To everybody’s delight, Escobar suddenly appeared on the lake on a small raft, which was outfitted with three wooden megaphones.   She resembled a priestess in her yellow-and-white tabard, long purple skirt, turquoise earrings, pink pashmina, and glitter-gold boots. Half-vanishing inside of one of the bullhorns, she began singing a high-pitched series of notes. Her song bore a delirious, if wilder, resemblance to the enchantment wailed by the evil Siren seen on Charmed in 2002, and also recalled the great diva Leonie Rysanek’s Salome from the 1970s.

 

But whereas those two monsters had murder in mind, Escobar delivered love-struck revelations that were only barely comprehensible in her yawps and glissandos. Maqueos Music marched over to the opposite side of the lake, blazing their tenor horns and bass trombones. In a series of call-and-responses, the band would swing into parade music, prompting Escobar to hoot out like an owl and cry like a wolf, before melting into a soprano’s coloratura.
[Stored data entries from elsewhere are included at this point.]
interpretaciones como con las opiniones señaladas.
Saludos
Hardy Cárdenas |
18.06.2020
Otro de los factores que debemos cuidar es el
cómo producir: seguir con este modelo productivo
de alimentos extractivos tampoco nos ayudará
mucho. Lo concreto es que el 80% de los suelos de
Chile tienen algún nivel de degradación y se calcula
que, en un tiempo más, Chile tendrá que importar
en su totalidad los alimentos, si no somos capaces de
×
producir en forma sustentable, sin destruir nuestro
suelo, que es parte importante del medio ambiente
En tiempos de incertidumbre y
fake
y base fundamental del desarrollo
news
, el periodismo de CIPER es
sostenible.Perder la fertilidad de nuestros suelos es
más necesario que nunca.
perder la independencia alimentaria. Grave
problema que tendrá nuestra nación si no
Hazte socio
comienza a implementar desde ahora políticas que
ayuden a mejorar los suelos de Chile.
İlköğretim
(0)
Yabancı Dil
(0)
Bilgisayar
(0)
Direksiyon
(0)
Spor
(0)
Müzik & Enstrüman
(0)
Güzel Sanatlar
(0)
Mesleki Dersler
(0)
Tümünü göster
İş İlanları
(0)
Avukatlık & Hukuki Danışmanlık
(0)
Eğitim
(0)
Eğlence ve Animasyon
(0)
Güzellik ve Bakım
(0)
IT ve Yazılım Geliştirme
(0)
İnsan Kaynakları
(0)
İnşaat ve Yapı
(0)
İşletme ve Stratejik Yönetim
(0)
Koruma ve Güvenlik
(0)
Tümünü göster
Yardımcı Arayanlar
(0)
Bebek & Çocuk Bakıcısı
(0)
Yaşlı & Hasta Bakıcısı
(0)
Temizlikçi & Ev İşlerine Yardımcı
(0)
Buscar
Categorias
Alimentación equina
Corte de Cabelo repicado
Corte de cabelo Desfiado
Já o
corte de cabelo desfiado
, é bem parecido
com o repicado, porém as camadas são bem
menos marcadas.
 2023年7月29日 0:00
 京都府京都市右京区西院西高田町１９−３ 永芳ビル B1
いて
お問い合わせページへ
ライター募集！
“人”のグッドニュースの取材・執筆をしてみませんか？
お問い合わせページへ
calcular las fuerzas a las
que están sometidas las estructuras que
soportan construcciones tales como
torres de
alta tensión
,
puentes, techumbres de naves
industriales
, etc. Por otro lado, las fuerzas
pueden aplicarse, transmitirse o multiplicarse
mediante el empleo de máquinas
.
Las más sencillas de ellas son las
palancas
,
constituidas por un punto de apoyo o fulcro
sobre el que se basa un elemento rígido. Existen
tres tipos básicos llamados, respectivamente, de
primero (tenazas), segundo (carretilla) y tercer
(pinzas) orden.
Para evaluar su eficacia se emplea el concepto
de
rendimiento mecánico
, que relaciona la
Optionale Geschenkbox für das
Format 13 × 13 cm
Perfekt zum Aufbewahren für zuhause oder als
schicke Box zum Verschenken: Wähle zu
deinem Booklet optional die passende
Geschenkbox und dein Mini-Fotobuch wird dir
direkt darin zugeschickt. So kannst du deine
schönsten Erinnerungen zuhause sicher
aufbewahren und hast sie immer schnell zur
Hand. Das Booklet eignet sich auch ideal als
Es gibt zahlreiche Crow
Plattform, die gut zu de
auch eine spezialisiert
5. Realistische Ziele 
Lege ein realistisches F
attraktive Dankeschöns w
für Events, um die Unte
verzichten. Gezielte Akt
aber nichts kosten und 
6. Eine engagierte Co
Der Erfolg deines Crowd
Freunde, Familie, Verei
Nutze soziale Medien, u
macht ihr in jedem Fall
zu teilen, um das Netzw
Escobar’s election to forego language in favor of unlettered voice allowed her to express some of the secrets that the Sirens offered to Odysseus so many centuries ago. What did she urge us onto? Create community might have been one lesson. Or, Remember that you are alive could have been another. These axioms, however, seem poor and paltry when spelled out, at least in comparison to the extremity of Escobar’s singing. The gulf between words and voice probably signals how difficult it is to impart the true wisdom buried in her music. Likewise, if Odysseus had to take a lesson from the Sirens, he probably wouldn’t have been able to explain their knowledge, which covered “all things that come to pass upon the fruitful earth.” There will be a porcelain bullfight, he might have said to friend at a local bar afterwards. Or maybe he’d mutter something about carpet creeping up the walls.

Fiesta Perpetua! extended similar profound graces, and left me hungry for more unknowing: Escobar’s work is important, beautiful, and untranslatable.